++++ DATA FOR REVIEW ++++

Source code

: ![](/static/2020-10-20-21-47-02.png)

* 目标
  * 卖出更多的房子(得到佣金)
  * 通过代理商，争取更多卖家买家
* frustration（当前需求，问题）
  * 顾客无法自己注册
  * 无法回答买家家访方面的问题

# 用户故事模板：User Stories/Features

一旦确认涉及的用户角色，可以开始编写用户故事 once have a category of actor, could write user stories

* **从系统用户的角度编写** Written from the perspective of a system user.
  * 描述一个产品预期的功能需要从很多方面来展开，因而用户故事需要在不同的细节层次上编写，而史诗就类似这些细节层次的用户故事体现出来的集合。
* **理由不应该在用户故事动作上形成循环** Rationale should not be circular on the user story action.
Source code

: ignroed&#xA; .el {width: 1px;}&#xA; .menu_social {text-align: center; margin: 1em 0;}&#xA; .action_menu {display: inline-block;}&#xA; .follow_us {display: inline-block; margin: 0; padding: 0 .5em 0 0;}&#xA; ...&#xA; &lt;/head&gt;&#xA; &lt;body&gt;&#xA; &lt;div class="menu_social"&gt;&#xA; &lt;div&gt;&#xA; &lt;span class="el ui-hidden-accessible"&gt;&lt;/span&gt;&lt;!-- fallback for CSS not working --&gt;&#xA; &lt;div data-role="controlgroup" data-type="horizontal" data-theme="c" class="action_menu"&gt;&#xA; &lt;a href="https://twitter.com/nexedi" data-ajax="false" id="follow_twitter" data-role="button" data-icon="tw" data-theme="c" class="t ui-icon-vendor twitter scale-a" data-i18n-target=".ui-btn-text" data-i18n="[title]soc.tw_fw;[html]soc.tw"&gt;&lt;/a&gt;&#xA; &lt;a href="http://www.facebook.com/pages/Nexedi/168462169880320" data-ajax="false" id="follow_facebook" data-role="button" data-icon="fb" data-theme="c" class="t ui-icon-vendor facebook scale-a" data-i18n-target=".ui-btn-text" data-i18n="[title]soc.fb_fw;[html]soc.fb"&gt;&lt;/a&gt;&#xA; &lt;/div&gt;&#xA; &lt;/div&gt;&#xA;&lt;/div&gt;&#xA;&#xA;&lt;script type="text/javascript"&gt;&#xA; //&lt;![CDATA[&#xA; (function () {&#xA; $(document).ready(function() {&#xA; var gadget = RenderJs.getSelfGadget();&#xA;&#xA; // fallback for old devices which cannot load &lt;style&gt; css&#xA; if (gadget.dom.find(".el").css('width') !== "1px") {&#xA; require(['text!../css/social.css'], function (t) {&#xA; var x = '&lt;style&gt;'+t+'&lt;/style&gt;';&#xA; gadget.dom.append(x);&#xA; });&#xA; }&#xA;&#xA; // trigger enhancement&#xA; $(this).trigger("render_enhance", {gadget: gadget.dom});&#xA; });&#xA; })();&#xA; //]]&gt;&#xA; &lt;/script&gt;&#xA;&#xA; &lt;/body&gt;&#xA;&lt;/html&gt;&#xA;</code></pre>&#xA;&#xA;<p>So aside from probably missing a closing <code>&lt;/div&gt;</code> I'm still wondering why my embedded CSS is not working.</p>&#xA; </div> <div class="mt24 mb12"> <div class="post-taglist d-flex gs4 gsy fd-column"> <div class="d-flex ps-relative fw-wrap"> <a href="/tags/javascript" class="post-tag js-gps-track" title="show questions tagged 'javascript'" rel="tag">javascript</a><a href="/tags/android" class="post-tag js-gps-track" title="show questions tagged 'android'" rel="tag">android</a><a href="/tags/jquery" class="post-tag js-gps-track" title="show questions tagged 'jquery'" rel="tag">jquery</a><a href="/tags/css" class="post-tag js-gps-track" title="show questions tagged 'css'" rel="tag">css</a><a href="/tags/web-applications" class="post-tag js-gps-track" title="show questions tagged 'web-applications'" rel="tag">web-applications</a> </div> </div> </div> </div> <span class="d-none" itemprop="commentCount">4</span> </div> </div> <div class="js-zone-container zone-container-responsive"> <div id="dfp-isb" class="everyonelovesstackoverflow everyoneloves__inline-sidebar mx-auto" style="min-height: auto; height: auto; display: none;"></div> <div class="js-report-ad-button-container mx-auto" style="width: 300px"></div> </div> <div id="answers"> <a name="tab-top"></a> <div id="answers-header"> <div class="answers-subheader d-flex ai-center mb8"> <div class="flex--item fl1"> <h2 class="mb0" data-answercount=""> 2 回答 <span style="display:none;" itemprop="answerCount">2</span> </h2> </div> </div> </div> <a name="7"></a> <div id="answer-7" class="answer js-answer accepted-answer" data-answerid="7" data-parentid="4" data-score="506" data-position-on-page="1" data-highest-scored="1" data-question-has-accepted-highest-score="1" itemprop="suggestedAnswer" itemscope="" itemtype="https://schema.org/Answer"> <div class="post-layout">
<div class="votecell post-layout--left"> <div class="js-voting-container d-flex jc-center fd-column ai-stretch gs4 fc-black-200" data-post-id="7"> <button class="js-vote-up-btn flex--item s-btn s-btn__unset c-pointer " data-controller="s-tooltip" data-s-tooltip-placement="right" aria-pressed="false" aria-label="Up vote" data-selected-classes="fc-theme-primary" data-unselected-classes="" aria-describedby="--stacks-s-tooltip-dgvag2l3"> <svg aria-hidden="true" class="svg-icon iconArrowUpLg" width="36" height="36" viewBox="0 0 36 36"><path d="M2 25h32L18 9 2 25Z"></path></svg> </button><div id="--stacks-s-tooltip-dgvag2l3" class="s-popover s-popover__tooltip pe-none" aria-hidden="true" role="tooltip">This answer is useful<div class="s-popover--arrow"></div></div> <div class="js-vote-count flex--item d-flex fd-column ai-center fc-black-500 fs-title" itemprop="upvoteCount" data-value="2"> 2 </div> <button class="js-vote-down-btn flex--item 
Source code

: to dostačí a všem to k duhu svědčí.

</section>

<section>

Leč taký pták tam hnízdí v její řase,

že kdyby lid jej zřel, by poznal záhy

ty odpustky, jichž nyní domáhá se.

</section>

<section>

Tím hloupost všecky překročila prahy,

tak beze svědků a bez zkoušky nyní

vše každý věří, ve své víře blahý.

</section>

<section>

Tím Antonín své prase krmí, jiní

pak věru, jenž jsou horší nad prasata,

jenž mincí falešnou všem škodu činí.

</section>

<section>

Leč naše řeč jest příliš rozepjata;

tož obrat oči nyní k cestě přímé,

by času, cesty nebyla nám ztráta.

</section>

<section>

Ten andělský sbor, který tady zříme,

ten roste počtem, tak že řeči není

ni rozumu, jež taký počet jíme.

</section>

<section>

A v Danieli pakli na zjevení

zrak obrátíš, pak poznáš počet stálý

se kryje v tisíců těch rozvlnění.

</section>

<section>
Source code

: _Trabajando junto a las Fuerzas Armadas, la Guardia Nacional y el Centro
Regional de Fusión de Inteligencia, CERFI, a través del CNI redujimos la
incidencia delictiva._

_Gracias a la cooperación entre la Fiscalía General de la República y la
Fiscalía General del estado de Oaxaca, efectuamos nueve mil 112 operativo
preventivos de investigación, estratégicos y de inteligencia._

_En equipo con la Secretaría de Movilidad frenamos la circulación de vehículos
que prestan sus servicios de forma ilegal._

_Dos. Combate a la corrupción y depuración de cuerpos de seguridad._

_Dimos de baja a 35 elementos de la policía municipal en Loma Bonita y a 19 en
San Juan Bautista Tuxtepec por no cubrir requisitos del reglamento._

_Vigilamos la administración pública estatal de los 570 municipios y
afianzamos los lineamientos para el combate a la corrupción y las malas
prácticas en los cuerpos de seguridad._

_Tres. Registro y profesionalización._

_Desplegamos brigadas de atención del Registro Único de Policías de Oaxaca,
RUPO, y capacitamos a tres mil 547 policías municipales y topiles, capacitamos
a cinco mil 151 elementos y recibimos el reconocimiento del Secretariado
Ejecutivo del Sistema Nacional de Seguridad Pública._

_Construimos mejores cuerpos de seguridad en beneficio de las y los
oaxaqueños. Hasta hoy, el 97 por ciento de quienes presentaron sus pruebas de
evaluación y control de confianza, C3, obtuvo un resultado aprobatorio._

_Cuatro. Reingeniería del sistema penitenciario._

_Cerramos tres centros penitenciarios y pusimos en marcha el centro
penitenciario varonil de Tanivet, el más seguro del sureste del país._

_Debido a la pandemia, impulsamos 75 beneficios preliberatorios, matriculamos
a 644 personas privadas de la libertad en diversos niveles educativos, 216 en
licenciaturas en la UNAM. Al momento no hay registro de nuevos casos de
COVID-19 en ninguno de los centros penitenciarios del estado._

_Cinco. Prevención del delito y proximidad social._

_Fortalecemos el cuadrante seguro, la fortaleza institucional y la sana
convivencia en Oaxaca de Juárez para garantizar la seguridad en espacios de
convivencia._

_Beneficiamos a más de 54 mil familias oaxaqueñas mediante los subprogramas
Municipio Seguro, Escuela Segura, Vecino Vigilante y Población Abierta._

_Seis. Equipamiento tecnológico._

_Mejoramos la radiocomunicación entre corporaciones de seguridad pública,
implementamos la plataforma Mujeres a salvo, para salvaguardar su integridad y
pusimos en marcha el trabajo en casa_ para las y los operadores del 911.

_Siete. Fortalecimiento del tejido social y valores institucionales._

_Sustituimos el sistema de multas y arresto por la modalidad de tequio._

++++

__EXERCISE REQUIREMENTS__: Copy the records starting at the line containing "Registro y profesionalización._" and ending at the end of the records. Change every "convivencia" to "coexistencia" and leave everything else unchanged.

__EXPECTED OUTPUT__:
_Tres. Registro y profesionalización._

_Desplegamos brigadas de atención del Registro Único de Policías de Oaxaca,
RUPO, y capacitamos a tres mil 547 policías municipales y topiles, capacitamos
a cinco mil 151 elementos y recibimos el reconocimiento del Secretariado
Ejecutivo del Sistema Nacional de Seguridad Pública._

_Construimos mejores cuerpos de seguridad en beneficio de las y los
oaxaqueños. Hasta hoy, el 97 por ciento de quienes presentaron sus pruebas de
evaluación y control de confianza, C3, obtuvo un resultado aprobatorio._

_Cuatro. Reingeniería del sistema penitenciario._

_Cerramos tres centros penitenciarios y pusimos en marcha el centro
penitenciario varonil de Tanivet, el más seguro del sureste del país._

_Debido a la pandemia, impulsamos 75 beneficios preliberatorios, matriculamos
a 644 personas privadas de la libertad en diversos niveles educativos, 216 en
licenciaturas en la UNAM. Al momento no hay registro de nuevos casos de
COVID-19 en ninguno de los centros penitenciarios del estado._

_Cinco. Prevención del delito y proximidad social._

_Fortalecemos el cuadrante seguro, la fortaleza institucional y la sana
coexistencia en Oaxaca de Juárez para garantizar la seguridad en espacios de
coexistencia._

_Beneficiamos a más de 54 mil familias oaxaqueñas mediante los subprogramas
Municipio Seguro, Escuela Segura, Vecino Vigilante y Población Abierta._

_Seis. Equipamiento tecnológico._

_Mejoramos la radiocomunicación entre corporaciones de seguridad pública,
implementamos la plataforma Mujeres a salvo, para salvaguardar su integridad y
pusimos en marcha el trabajo en casa_ para las y los operadores del 911.

_Siete. Fortalecimiento del tejido social y valores institucionales._

_Sustituimos el sistema de multas y arresto por la modalidad de tequio._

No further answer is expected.